City manager Richard Montuori explained that brown water is the result of material build-up in water pipes; sometimes, when rinsing standpipes, the sediment is stirred up.

The city is spreading the word about hot flashes through email and social media. Montuori added that when water pipe breaks occur, the water service in some areas must be shut down. Montuori said Tewksbury’s water is safe to drink.

The water is slightly above the government limit for TTHM (total trihalomethanes); the city has sent notices to the community. Montuori added that the city has been working hard to improve the water treatment plant and expects tests next week to show lower TTHM levels.

Montuori said the city is well below the maximum acceptable levels of PFAS (polyfluoroalkyl substances, which are durable chemicals that break down very slowly); the processing plant was modernized several years ago and regularly monitors the Merrimack River.

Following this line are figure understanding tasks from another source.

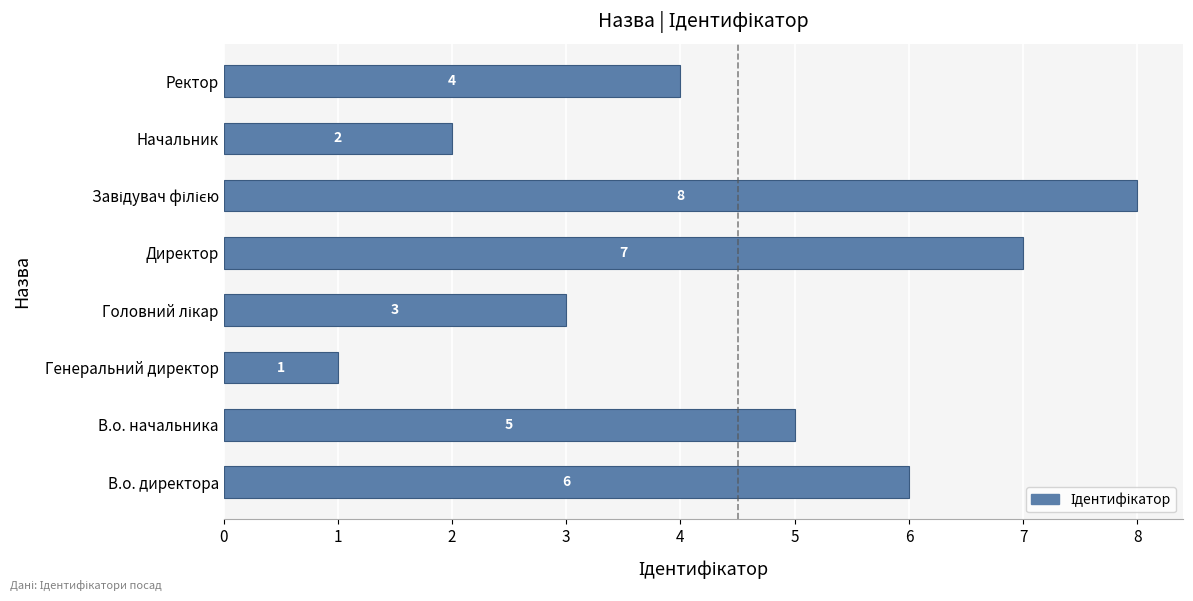

Read the value at В.о. директора.

6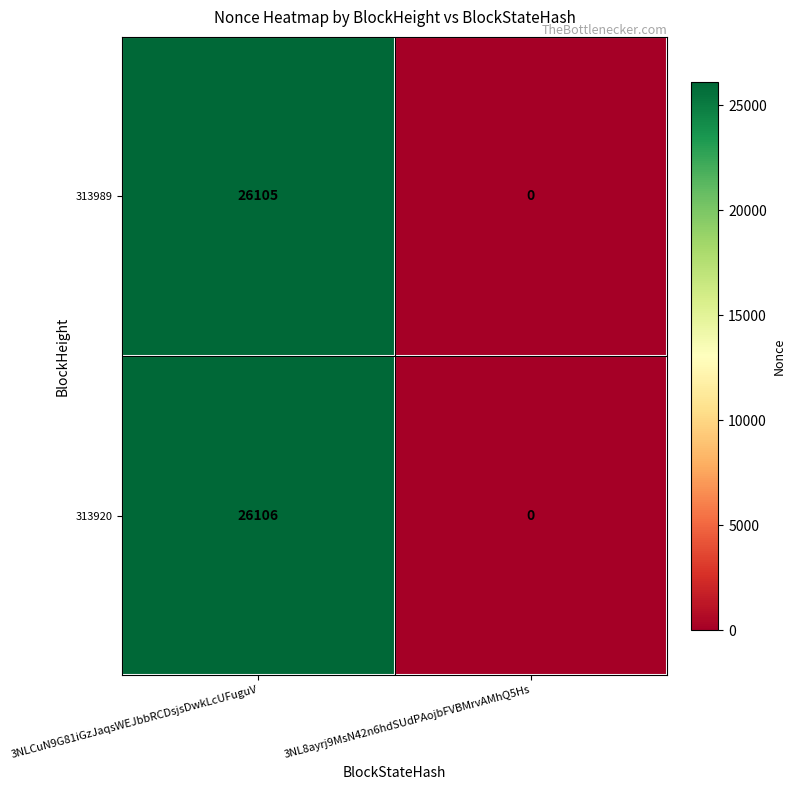

Rank the series at 3NLCuN9G81iGzJaqsWEJbbRCDsjsDwkLcUFuguV from highest to lowest value.

313920, 313989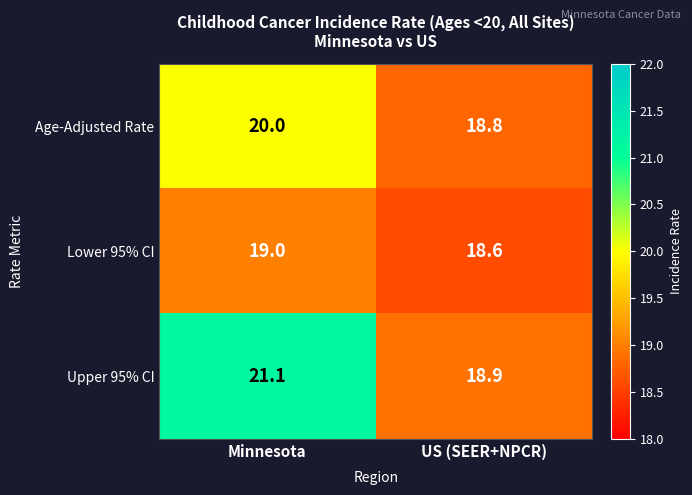

Which series has the widest spread of values?

Upper 95% CI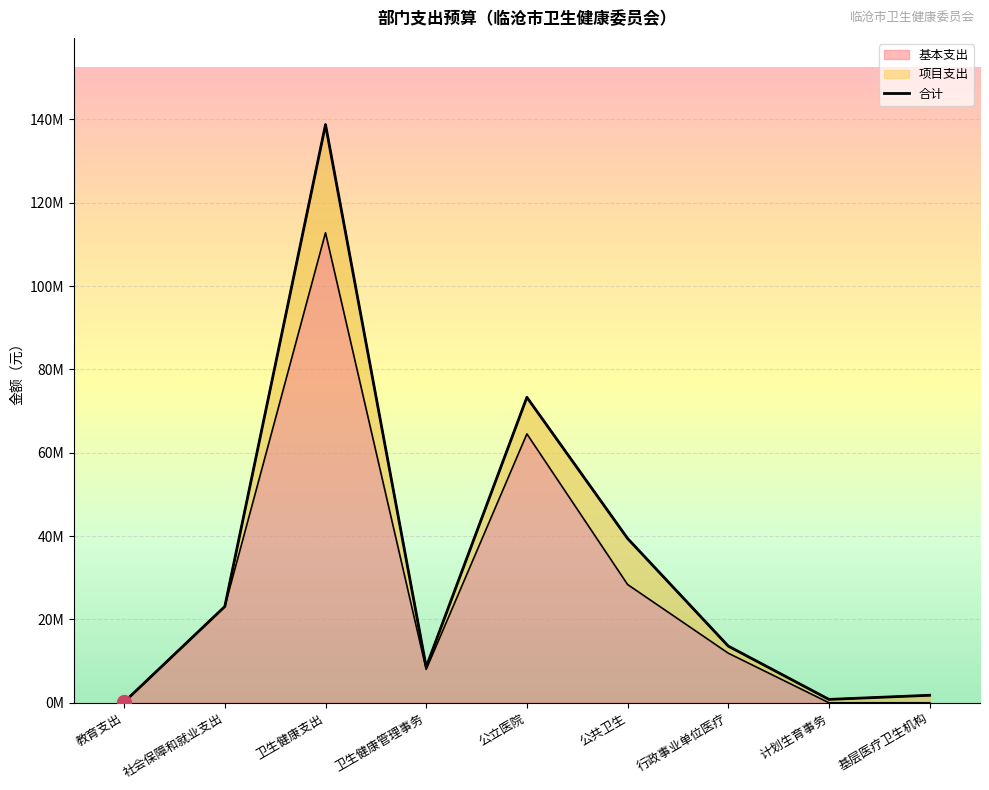

What is the difference between the maximum and second lowest values in the 基本支出 series?

112821023.2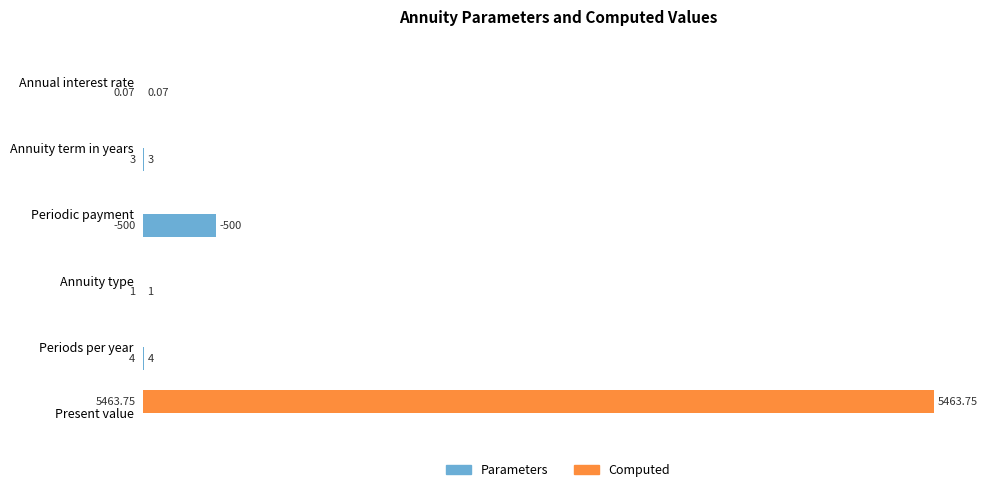

What are all the series names shown in the legend?

Parameters, Computed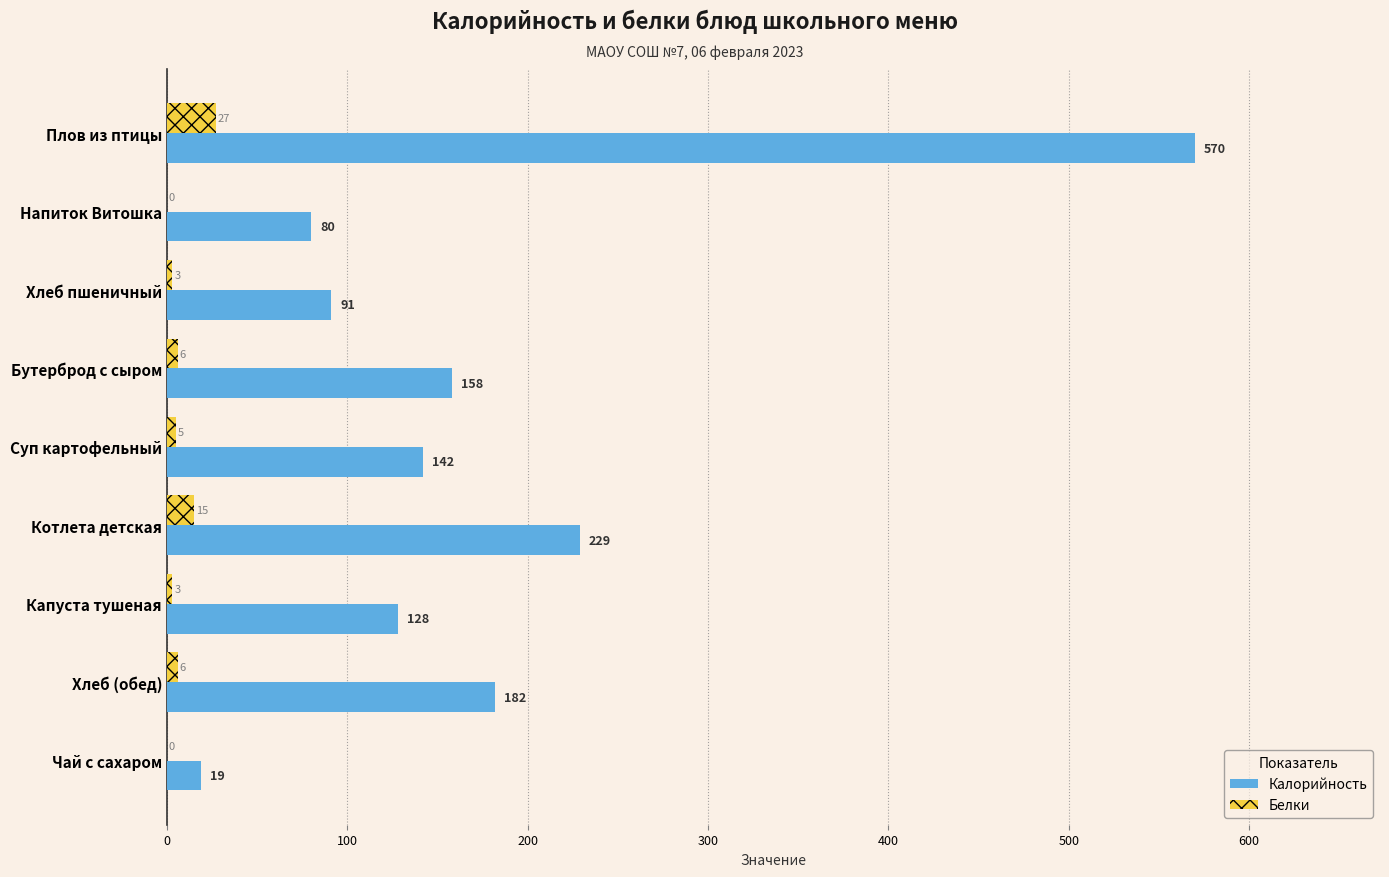

What is the total value across all series at Капуста тушеная?

131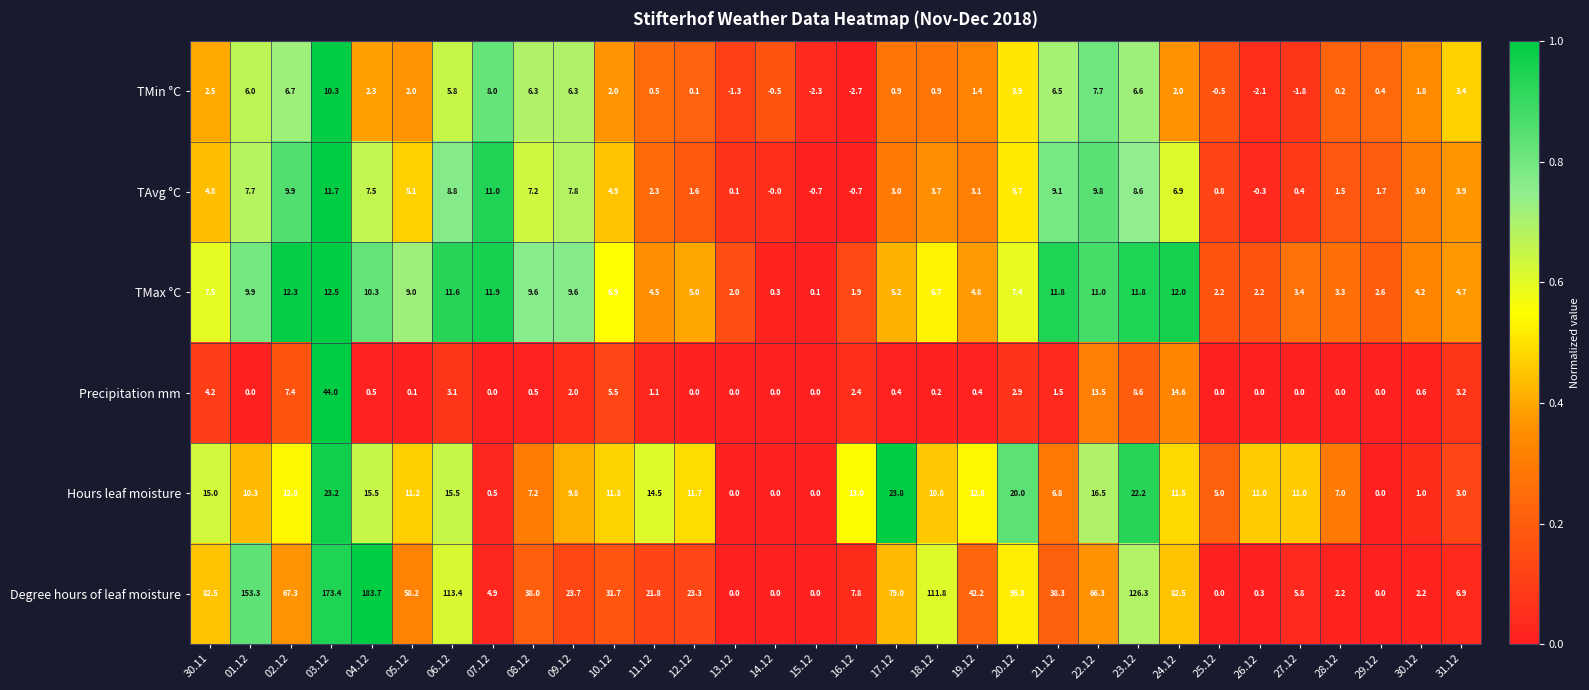

Rank the series at 22.12 from lowest to highest value.

TMin °C, TAvg °C, TMax °C, Precipitation mm, Hours leaf moisture, Degree hours of leaf moisture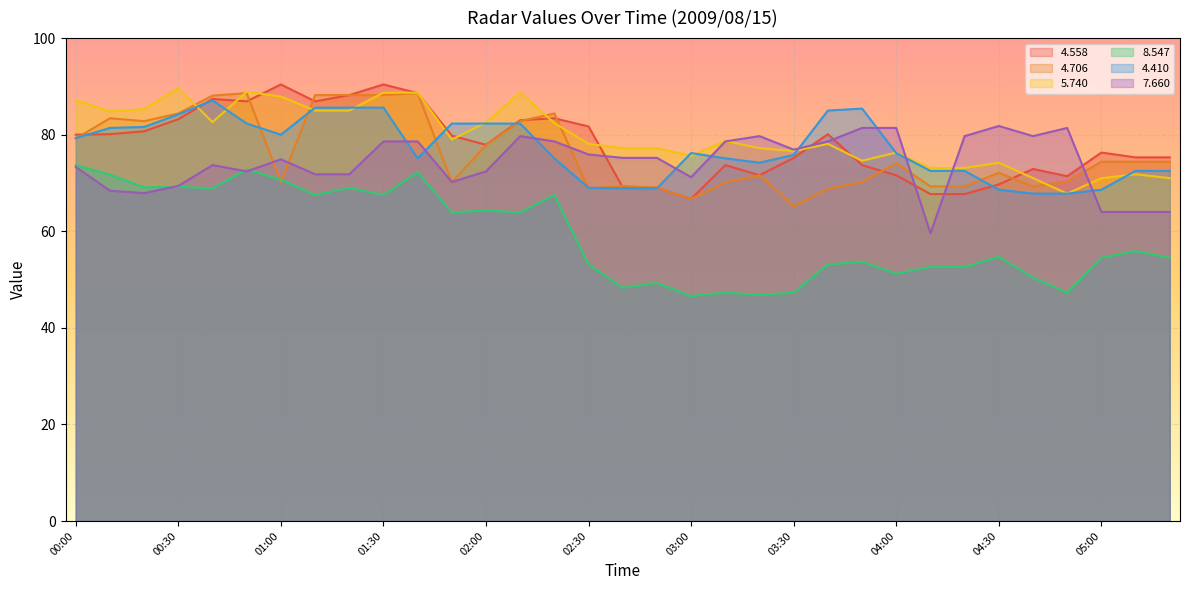

At how many categories does at least one series exceed 50?

33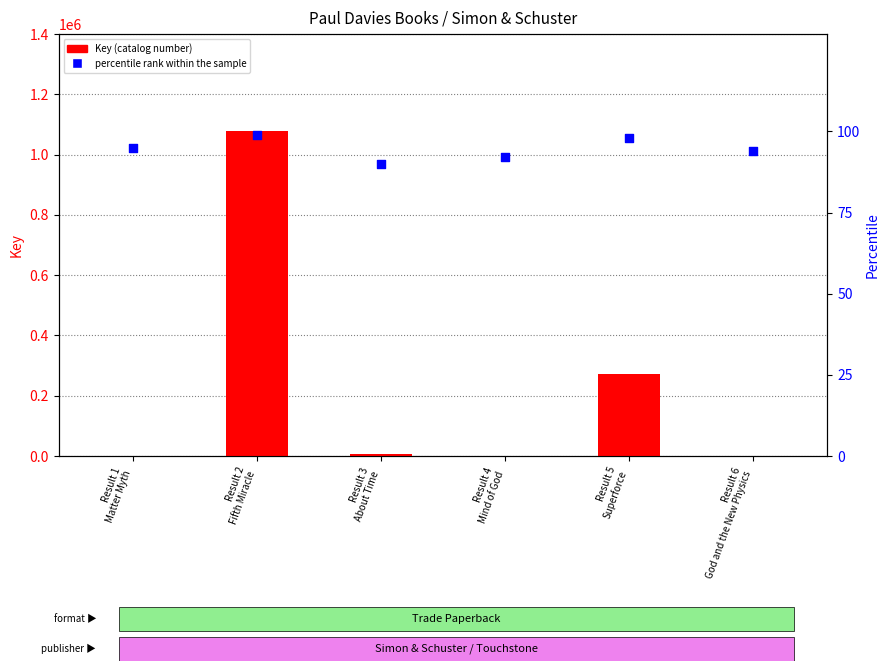

Which series contains the highest Y value?

Key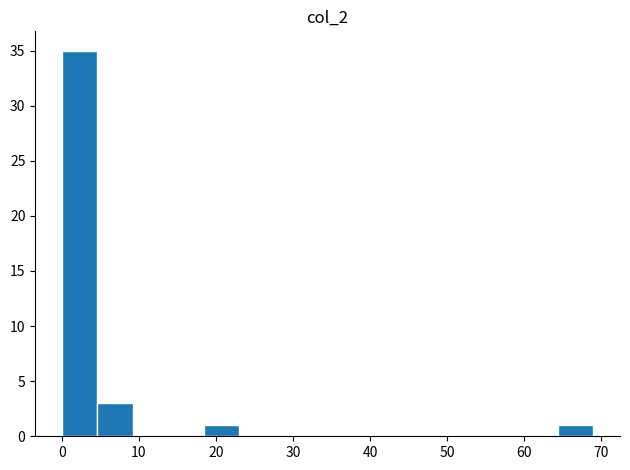

Over which range of the x-axis is the bar tallest?

0.0 to 4.6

The city is working with state and congressional delegations to continue to defend the river. The city is spending $ 9 million in American Rescue Plan Act funds to improve water delivery.

Montuori updated the board of directors on the new fire station, which will be largely completed by the new year. Although there have been delays due to national supply chain issues, the project is still on budget.

Montuori reminded the council that voters at the city assembly authorized the city to borrow $ 2.5 million in funding, but to date the city has not needed to borrow the money. The fire department hopes to move into the new station in January and hopes to use the old station as a school building maintenance facility and offices for school department administrators to allow for the demolition of the central school building.

In committee reports, Member Todd Johnson asked the chairman to ask the city manager to submit his annual goals. He added that the zoning by-law subcommittee is seeking to bring an amended zoning by-law back to the city assembly. The changes must be approved by the Planning Council to be presented to the electors.

Johnson said members of the Planning Council were “open” to the new changes. The members of the planning council asked the board of directors to make a recommendation on the return of the finished product to the municipal assembly.

Wellman reported that the city recently received funding to operate a second ambulance. Wellman has launched a pilot program to have the public hospital pay in lieu of taxes to fund emergency services, helping to ease the burden on local resources.

The Board of Directors wished everyone a safe and happy Thanksgiving.

The next meeting is scheduled for November 30, 2021. Residents can find the meeting agenda on the city’s website. The meeting can be viewed on Comcast channel 99 and Verizon channel 33.